(Materials provided)

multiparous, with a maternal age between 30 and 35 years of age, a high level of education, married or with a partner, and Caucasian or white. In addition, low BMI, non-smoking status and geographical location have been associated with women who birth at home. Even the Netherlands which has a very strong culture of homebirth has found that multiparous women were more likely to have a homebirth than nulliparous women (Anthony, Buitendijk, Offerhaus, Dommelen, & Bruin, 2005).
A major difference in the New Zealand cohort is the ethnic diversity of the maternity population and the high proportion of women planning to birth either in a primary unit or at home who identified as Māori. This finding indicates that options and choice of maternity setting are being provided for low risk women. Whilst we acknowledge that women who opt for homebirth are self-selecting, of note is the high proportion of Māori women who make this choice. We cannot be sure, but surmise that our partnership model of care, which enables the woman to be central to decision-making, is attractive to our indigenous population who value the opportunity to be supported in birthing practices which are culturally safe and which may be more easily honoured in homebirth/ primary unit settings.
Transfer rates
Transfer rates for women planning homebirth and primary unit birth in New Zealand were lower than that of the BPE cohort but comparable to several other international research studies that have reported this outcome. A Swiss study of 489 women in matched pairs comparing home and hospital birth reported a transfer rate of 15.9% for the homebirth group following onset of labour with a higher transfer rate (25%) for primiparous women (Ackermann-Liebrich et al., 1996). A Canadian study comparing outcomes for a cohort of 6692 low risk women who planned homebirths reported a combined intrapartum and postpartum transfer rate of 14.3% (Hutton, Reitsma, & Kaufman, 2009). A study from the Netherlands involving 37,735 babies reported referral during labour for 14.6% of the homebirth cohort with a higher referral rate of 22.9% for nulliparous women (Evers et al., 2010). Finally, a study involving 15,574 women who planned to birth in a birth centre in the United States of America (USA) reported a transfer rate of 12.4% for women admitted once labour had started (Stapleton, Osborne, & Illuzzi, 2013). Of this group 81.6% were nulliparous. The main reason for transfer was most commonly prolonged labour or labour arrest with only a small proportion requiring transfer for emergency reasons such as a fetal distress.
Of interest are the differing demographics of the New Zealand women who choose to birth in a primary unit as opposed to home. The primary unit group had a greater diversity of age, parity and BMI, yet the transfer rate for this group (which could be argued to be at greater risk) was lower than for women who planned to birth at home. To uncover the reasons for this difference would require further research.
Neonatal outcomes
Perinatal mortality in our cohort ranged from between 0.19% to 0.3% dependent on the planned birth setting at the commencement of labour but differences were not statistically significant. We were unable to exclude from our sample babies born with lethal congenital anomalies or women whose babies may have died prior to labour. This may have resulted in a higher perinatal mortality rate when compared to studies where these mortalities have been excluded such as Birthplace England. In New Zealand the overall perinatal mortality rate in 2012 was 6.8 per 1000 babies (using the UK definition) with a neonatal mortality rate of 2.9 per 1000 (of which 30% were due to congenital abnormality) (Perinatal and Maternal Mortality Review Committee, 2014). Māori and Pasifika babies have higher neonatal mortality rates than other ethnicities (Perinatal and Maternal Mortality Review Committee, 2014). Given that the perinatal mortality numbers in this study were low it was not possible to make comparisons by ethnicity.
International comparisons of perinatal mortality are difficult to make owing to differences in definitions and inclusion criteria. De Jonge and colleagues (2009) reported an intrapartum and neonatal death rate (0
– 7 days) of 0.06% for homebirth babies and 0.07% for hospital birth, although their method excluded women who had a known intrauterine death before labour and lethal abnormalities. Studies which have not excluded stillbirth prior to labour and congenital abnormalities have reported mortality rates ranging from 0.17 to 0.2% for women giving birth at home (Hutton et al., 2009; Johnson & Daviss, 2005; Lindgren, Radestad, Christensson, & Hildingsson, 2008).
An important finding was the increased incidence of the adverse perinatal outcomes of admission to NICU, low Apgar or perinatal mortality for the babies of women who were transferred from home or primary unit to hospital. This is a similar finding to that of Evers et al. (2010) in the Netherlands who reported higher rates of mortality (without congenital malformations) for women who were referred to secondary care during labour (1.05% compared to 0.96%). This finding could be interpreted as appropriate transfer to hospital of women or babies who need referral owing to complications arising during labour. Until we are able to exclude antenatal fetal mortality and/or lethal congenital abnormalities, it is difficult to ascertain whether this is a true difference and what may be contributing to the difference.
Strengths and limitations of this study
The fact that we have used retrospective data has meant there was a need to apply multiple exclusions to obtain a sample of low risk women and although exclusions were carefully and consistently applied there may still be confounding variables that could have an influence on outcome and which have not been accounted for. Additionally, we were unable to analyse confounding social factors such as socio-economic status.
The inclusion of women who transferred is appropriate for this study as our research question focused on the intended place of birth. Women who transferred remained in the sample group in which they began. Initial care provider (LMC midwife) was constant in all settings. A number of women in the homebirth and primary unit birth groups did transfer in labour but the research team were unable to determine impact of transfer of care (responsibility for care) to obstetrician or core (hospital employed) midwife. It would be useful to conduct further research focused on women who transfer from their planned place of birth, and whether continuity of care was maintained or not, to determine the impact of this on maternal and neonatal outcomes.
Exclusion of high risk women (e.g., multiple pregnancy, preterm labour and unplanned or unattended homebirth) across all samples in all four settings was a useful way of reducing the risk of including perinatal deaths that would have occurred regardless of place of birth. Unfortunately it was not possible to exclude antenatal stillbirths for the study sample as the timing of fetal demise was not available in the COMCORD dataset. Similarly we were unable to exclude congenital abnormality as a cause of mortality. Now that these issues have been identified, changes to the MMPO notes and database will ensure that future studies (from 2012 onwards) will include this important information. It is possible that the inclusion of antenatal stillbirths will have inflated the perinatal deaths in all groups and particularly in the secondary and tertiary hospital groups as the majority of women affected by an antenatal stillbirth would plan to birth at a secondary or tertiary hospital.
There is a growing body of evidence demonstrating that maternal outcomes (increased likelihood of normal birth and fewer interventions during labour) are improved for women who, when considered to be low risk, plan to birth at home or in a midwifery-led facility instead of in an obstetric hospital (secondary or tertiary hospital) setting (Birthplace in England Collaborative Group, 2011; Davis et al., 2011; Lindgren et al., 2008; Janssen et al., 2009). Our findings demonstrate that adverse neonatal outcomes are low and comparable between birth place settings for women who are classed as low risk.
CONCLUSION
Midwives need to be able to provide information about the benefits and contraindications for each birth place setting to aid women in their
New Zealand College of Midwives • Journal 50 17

(End Materials provided)

Work item: All records shown above must be set down again verbatim.

Task solution:
multiparous, with a maternal age between 30 and 35 years of age, a high level of education, married or with a partner, and Caucasian or white. In addition, low BMI, non-smoking status and geographical location have been associated with women who birth at home. Even the Netherlands which has a very strong culture of homebirth has found that multiparous women were more likely to have a homebirth than nulliparous women (Anthony, Buitendijk, Offerhaus, Dommelen, & Bruin, 2005).
A major difference in the New Zealand cohort is the ethnic diversity of the maternity population and the high proportion of women planning to birth either in a primary unit or at home who identified as Māori. This finding indicates that options and choice of maternity setting are being provided for low risk women. Whilst we acknowledge that women who opt for homebirth are self-selecting, of note is the high proportion of Māori women who make this choice. We cannot be sure, but surmise that our partnership model of care, which enables the woman to be central to decision-making, is attractive to our indigenous population who value the opportunity to be supported in birthing practices which are culturally safe and which may be more easily honoured in homebirth/ primary unit settings.
Transfer rates
Transfer rates for women planning homebirth and primary unit birth in New Zealand were lower than that of the BPE cohort but comparable to several other international research studies that have reported this outcome. A Swiss study of 489 women in matched pairs comparing home and hospital birth reported a transfer rate of 15.9% for the homebirth group following onset of labour with a higher transfer rate (25%) for primiparous women (Ackermann-Liebrich et al., 1996). A Canadian study comparing outcomes for a cohort of 6692 low risk women who planned homebirths reported a combined intrapartum and postpartum transfer rate of 14.3% (Hutton, Reitsma, & Kaufman, 2009). A study from the Netherlands involving 37,735 babies reported referral during labour for 14.6% of the homebirth cohort with a higher referral rate of 22.9% for nulliparous women (Evers et al., 2010). Finally, a study involving 15,574 women who planned to birth in a birth centre in the United States of America (USA) reported a transfer rate of 12.4% for women admitted once labour had started (Stapleton, Osborne, & Illuzzi, 2013). Of this group 81.6% were nulliparous. The main reason for transfer was most commonly prolonged labour or labour arrest with only a small proportion requiring transfer for emergency reasons such as a fetal distress.
Of interest are the differing demographics of the New Zealand women who choose to birth in a primary unit as opposed to home. The primary unit group had a greater diversity of age, parity and BMI, yet the transfer rate for this group (which could be argued to be at greater risk) was lower than for women who planned to birth at home. To uncover the reasons for this difference would require further research.
Neonatal outcomes
Perinatal mortality in our cohort ranged from between 0.19% to 0.3% dependent on the planned birth setting at the commencement of labour but differences were not statistically significant. We were unable to exclude from our sample babies born with lethal congenital anomalies or women whose babies may have died prior to labour. This may have resulted in a higher perinatal mortality rate when compared to studies where these mortalities have been excluded such as Birthplace England. In New Zealand the overall perinatal mortality rate in 2012 was 6.8 per 1000 babies (using the UK definition) with a neonatal mortality rate of 2.9 per 1000 (of which 30% were due to congenital abnormality) (Perinatal and Maternal Mortality Review Committee, 2014). Māori and Pasifika babies have higher neonatal mortality rates than other ethnicities (Perinatal and Maternal Mortality Review Committee, 2014). Given that the perinatal mortality numbers in this study were low it was not possible to make comparisons by ethnicity.
International comparisons of perinatal mortality are difficult to make owing to differences in definitions and inclusion criteria. De Jonge and colleagues (2009) reported an intrapartum and neonatal death rate (0
– 7 days) of 0.06% for homebirth babies and 0.07% for hospital birth, although their method excluded women who had a known intrauterine death before labour and lethal abnormalities. Studies which have not excluded stillbirth prior to labour and congenital abnormalities have reported mortality rates ranging from 0.17 to 0.2% for women giving birth at home (Hutton et al., 2009; Johnson & Daviss, 2005; Lindgren, Radestad, Christensson, & Hildingsson, 2008).
An important finding was the increased incidence of the adverse perinatal outcomes of admission to NICU, low Apgar or perinatal mortality for the babies of women who were transferred from home or primary unit to hospital. This is a similar finding to that of Evers et al. (2010) in the Netherlands who reported higher rates of mortality (without congenital malformations) for women who were referred to secondary care during labour (1.05% compared to 0.96%). This finding could be interpreted as appropriate transfer to hospital of women or babies who need referral owing to complications arising during labour. Until we are able to exclude antenatal fetal mortality and/or lethal congenital abnormalities, it is difficult to ascertain whether this is a true difference and what may be contributing to the difference.
Strengths and limitations of this study
The fact that we have used retrospective data has meant there was a need to apply multiple exclusions to obtain a sample of low risk women and although exclusions were carefully and consistently applied there may still be confounding variables that could have an influence on outcome and which have not been accounted for. Additionally, we were unable to analyse confounding social factors such as socio-economic status.
The inclusion of women who transferred is appropriate for this study as our research question focused on the intended place of birth. Women who transferred remained in the sample group in which they began. Initial care provider (LMC midwife) was constant in all settings. A number of women in the homebirth and primary unit birth groups did transfer in labour but the research team were unable to determine impact of transfer of care (responsibility for care) to obstetrician or core (hospital employed) midwife. It would be useful to conduct further research focused on women who transfer from their planned place of birth, and whether continuity of care was maintained or not, to determine the impact of this on maternal and neonatal outcomes.
Exclusion of high risk women (e.g., multiple pregnancy, preterm labour and unplanned or unattended homebirth) across all samples in all four settings was a useful way of reducing the risk of including perinatal deaths that would have occurred regardless of place of birth. Unfortunately it was not possible to exclude antenatal stillbirths for the study sample as the timing of fetal demise was not available in the COMCORD dataset. Similarly we were unable to exclude congenital abnormality as a cause of mortality. Now that these issues have been identified, changes to the MMPO notes and database will ensure that future studies (from 2012 onwards) will include this important information. It is possible that the inclusion of antenatal stillbirths will have inflated the perinatal deaths in all groups and particularly in the secondary and tertiary hospital groups as the majority of women affected by an antenatal stillbirth would plan to birth at a secondary or tertiary hospital.
There is a growing body of evidence demonstrating that maternal outcomes (increased likelihood of normal birth and fewer interventions during labour) are improved for women who, when considered to be low risk, plan to birth at home or in a midwifery-led facility instead of in an obstetric hospital (secondary or tertiary hospital) setting (Birthplace in England Collaborative Group, 2011; Davis et al., 2011; Lindgren et al., 2008; Janssen et al., 2009). Our findings demonstrate that adverse neonatal outcomes are low and comparable between birth place settings for women who are classed as low risk.
CONCLUSION
Midwives need to be able to provide information about the benefits and contraindications for each birth place setting to aid women in their
New Zealand College of Midwives • Journal 50 17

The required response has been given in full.